Please turn the material below into a numbered list, leaving out any blank lines.

Recorded information START

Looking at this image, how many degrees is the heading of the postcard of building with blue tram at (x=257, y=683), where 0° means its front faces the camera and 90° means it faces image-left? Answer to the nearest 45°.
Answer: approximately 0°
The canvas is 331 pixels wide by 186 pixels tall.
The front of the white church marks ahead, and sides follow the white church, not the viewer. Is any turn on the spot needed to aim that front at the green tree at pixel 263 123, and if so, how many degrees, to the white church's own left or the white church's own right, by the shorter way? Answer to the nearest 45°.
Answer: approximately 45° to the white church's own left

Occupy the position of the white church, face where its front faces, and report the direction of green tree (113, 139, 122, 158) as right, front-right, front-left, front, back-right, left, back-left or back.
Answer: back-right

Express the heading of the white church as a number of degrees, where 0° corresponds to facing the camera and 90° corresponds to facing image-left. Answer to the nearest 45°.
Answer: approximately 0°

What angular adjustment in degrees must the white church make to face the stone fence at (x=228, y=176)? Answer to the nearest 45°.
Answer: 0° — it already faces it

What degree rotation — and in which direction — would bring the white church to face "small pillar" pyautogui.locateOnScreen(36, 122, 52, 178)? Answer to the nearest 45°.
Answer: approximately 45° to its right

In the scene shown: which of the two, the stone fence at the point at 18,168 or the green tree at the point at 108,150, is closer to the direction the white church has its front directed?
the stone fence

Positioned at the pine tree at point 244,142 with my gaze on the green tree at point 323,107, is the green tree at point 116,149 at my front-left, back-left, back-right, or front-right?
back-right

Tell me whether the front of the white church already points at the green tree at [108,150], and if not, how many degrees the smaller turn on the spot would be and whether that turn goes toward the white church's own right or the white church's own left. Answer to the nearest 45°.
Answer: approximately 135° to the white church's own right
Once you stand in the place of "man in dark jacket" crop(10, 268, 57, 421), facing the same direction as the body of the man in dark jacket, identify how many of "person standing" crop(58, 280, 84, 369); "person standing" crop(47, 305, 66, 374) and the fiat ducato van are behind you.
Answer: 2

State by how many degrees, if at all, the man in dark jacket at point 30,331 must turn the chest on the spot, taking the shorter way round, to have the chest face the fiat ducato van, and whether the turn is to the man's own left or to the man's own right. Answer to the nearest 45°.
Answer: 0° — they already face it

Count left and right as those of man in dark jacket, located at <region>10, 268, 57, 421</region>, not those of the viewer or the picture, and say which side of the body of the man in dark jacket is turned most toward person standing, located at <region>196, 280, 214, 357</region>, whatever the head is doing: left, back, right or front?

Recorded information END

• **Exercise answer**
1. Looking at this image, how many degrees is the heading of the postcard of building with blue tram at (x=257, y=683), where 0° means its front faces the camera and 90° means it faces image-left? Answer to the nearest 45°.
2. Answer: approximately 0°
3. The canvas is 331 pixels wide by 186 pixels tall.
4. The front of the white church marks ahead, and sides follow the white church, not the viewer. Is any turn on the spot needed to aim that front at the green tree at pixel 263 123, and if so, how many degrees, to the white church's own left or the white church's own right, by the shorter way? Answer to the nearest 45°.
5. Answer: approximately 45° to the white church's own left
6. Occupy the position of the white church, face where its front faces, and report the direction of green tree (113, 139, 122, 158) as right, front-right, front-left, front, back-right, left, back-left or back.
7. Answer: back-right
8. Express the heading of the white church as a number of degrees, where 0° corresponds to facing the camera and 90° corresponds to facing image-left. Answer to the nearest 45°.
9. Answer: approximately 0°
10. What angular adjustment in degrees must the white church make to face the stone fence at (x=228, y=176)? Answer to the nearest 45°.
11. Answer: 0° — it already faces it
12. What degree rotation — and in which direction — would bring the white church to face "small pillar" pyautogui.locateOnScreen(36, 122, 52, 178)? Answer to the nearest 45°.
13. Answer: approximately 45° to its right
14. In the scene shown: which of the two, the stone fence at the point at 18,168 or the green tree at the point at 108,150, is closer to the direction the white church has its front directed?
15. the stone fence
16. Positioned at the pine tree at point 244,142 with my gaze on the green tree at point 323,107, is the green tree at point 116,149 at my front-left, back-left, back-right, or front-right?
17. back-right
18. Tell me whether the front of the white church already points at the green tree at [108,150], and if not, how many degrees the smaller turn on the spot would be and whether that turn goes toward the white church's own right or the white church's own left. Answer to the nearest 45°.
19. Answer: approximately 135° to the white church's own right
20. Once you stand in the place of "man in dark jacket" crop(10, 268, 57, 421), facing the same direction as the body of the man in dark jacket, identify how many of "person standing" crop(58, 280, 84, 369); "person standing" crop(47, 305, 66, 374) and the fiat ducato van are behind you.
21. Answer: 2
22. State by how many degrees, if at all, the man in dark jacket at point 30,331 must turn the chest on the spot, taking the shorter way round, to have the chest face the fiat ducato van, and whether the turn is to the man's own left or to the man's own right. Answer to the nearest 45°.
23. Answer: 0° — they already face it
24. Count left and right as those of man in dark jacket, located at <region>10, 268, 57, 421</region>, not those of the viewer or the picture, and say which side of the body of the man in dark jacket is turned most toward person standing, located at <region>196, 280, 214, 357</region>, whatever the head is doing: left, back, right or front?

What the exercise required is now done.